Description
Right now, the function passed to bindCompose
takes two parameters: rendering and ViewEnvironment
. A lot of view factories don't actually need the ViewEnvironment
though, so end up looking like bindCompose<Foo> { rendering, _ ->
. Always needing to specify that extra underscore is an unfortunate inconvenience.
There are three ways to solve this:
- Add an overload that takes a function with a single rendering parameter. Eg
bindCompose<Foo> { rendering ->
- Move both parameters into a new
WorkflowRenderingScope
type. Eg
class WorkflowRenderingScope<R>(
val rendering: R,
val viewEnvironment: ViewEnvironment
)
bindCompose<Foo> { /* this: WorkflowRenderingScope<Foo> */
- Mix of 1 and 2: only 1 function, but always put the view env in the scope. Leave the rendering as a parameter.

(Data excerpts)

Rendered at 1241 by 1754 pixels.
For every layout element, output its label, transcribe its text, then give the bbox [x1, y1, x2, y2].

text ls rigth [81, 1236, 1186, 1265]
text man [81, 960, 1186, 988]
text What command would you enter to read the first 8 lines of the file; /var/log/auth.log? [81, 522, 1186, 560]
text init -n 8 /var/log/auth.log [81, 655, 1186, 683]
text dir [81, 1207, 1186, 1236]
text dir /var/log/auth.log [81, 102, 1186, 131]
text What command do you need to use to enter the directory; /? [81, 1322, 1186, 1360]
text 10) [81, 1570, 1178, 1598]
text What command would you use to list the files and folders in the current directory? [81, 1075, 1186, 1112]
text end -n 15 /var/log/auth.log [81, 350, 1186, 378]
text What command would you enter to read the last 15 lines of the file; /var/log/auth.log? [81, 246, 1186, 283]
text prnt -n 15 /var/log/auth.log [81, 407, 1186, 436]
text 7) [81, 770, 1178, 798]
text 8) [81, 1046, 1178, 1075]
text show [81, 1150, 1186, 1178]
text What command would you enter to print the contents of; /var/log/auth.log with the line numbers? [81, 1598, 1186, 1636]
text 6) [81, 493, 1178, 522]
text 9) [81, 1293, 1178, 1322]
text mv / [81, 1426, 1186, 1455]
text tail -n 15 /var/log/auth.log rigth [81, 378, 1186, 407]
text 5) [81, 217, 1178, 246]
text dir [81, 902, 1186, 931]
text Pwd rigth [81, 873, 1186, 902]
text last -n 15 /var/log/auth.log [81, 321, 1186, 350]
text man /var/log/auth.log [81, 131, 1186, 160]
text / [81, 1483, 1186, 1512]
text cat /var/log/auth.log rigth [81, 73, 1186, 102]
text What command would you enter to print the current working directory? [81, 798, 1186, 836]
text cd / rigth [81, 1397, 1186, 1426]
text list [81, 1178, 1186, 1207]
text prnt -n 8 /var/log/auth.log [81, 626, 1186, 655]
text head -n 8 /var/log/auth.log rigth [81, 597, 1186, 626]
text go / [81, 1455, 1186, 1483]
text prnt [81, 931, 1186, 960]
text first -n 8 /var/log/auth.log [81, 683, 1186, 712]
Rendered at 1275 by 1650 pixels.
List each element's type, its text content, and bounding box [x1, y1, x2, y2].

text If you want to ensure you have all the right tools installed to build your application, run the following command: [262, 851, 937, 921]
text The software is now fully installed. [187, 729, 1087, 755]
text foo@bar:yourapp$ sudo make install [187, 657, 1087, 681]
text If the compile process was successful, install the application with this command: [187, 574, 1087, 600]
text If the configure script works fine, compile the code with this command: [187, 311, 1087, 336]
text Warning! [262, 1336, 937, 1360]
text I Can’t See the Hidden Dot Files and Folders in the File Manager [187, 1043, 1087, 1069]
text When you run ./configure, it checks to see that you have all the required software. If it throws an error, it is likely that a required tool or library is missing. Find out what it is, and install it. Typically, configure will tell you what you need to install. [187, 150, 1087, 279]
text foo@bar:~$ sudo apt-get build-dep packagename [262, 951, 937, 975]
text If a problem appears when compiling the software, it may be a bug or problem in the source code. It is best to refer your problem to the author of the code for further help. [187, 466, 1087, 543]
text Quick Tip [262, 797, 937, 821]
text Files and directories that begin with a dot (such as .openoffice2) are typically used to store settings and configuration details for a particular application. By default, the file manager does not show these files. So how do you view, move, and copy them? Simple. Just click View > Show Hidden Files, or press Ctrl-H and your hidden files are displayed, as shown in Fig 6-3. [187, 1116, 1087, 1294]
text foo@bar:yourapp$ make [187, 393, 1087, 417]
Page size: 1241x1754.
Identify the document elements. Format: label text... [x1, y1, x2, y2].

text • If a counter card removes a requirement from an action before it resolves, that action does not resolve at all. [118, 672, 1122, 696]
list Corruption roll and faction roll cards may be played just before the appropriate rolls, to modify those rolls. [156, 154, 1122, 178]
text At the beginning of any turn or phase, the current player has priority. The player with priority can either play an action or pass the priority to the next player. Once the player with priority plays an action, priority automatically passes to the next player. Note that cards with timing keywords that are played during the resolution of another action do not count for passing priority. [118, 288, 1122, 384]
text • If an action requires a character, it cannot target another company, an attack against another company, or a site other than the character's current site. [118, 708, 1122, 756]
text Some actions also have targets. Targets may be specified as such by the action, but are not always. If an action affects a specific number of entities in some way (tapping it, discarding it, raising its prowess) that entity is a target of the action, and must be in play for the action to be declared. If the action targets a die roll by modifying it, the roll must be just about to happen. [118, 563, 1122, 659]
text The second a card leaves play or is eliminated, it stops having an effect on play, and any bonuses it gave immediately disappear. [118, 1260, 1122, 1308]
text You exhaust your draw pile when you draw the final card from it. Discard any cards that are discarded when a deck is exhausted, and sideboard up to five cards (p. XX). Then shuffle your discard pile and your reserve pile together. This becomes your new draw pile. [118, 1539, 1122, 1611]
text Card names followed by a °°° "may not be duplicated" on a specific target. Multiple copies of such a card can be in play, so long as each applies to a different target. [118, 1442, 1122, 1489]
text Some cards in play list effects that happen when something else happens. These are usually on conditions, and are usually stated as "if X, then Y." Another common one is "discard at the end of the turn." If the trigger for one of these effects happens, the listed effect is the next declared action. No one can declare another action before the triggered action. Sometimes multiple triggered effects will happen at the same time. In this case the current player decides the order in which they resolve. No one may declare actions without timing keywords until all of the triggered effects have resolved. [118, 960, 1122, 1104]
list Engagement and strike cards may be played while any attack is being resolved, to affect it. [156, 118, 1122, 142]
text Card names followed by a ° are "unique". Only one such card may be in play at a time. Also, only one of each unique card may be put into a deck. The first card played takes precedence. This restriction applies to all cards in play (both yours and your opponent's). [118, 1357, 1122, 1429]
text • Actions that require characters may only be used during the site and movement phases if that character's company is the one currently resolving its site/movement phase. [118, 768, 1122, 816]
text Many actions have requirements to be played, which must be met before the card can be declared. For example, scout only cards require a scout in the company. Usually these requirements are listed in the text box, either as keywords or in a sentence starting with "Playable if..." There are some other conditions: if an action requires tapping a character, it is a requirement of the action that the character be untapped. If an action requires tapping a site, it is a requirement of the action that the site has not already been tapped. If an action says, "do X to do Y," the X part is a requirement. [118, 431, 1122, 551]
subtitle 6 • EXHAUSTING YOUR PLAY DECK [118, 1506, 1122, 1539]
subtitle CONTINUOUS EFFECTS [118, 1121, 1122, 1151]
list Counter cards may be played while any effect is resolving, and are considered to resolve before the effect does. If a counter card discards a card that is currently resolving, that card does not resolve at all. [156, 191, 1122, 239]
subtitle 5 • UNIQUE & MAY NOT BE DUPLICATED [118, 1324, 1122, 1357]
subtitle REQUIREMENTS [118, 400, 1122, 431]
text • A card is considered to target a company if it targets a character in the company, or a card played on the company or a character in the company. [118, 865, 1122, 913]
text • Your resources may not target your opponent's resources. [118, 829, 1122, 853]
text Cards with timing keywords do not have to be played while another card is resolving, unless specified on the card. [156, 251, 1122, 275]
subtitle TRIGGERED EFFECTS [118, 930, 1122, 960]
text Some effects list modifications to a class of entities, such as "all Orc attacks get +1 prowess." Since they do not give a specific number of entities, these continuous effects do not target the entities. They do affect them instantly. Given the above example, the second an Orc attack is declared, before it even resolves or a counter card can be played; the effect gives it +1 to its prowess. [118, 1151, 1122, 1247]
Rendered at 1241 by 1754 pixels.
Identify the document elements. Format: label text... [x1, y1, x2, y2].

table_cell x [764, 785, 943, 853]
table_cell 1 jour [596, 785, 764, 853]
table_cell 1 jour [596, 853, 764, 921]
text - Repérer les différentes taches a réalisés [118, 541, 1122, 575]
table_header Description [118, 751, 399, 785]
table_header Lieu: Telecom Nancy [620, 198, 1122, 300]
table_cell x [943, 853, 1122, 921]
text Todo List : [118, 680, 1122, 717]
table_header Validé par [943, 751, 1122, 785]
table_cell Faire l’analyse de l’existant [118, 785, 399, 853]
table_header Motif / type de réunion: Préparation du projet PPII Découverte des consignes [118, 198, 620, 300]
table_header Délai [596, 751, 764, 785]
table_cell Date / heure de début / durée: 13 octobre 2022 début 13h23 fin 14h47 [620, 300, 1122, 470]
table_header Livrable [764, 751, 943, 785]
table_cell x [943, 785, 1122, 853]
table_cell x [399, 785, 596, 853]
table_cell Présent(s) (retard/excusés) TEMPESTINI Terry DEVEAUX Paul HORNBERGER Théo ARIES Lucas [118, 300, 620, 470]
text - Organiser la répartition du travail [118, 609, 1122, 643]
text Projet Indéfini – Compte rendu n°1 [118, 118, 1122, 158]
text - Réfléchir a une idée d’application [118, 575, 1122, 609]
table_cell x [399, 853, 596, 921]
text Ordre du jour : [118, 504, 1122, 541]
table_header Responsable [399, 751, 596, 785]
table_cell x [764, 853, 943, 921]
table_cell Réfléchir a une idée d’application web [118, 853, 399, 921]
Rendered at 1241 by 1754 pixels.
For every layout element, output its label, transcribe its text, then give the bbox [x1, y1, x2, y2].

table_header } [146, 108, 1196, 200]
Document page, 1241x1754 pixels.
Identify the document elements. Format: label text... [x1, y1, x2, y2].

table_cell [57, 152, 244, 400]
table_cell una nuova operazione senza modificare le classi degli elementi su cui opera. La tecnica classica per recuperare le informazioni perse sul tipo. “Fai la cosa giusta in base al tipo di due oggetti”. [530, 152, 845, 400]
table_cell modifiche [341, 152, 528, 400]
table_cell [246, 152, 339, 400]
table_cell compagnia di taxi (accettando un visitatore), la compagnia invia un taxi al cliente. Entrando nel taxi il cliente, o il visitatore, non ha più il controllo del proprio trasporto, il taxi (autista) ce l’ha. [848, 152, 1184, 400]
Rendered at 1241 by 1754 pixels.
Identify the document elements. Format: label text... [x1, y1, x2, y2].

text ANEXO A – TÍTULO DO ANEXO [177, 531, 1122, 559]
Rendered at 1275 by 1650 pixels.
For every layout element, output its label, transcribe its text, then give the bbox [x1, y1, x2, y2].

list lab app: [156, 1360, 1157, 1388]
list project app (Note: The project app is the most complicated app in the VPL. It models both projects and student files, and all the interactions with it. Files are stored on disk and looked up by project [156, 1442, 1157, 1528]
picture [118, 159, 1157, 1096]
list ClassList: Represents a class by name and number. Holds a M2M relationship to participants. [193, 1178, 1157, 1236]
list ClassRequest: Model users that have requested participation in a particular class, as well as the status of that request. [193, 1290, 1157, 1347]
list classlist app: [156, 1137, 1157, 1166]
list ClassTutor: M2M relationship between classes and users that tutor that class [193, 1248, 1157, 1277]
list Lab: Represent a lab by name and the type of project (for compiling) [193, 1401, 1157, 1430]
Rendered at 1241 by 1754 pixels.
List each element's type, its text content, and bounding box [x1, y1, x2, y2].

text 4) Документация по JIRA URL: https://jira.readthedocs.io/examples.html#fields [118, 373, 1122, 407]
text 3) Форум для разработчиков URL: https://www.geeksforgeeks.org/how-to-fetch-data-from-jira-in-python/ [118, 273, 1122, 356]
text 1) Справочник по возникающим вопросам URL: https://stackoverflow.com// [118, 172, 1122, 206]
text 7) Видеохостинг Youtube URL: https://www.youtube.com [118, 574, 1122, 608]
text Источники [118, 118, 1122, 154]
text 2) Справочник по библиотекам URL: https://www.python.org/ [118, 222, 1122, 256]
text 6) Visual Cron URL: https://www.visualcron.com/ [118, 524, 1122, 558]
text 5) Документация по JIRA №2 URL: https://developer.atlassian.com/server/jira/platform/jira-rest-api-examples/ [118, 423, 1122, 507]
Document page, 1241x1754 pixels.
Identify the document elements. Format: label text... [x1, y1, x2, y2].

**Your task:**
Write the next part of the page text about the bindCompose function parameters, starting after its final line. The data is not needed for anything here.

**Exercise output:**
1 is more consistent with the best practice adopted by the core workflow library of avoiding passing data arguments (ie not types there solely to hang methods off of) as lambda receivers because they're not discoverable enough. 2 also mostly aligns with this, since the view env is kind of a secondary/auxiliary argument - not the main object of the function and often ignored. However, 3 is more consistent with Compose APIs, namely CanvasScope, DrawScope, ContentDrawScope. Some of these APIs used to be more like 2, but recently were refactored to be entirely receiver-based.
As this library sits right in between Workflow and Compose, which style of API should we be consistent with?
This question also applies to ComposeWorkflow.render
and Workflow.Companion.composed
. In the core workflow library, the abstract methods use option 1 (explicit params, no receiver) and the convenience builders are more like 2 (one param is in the receiver position, but no separate scope type).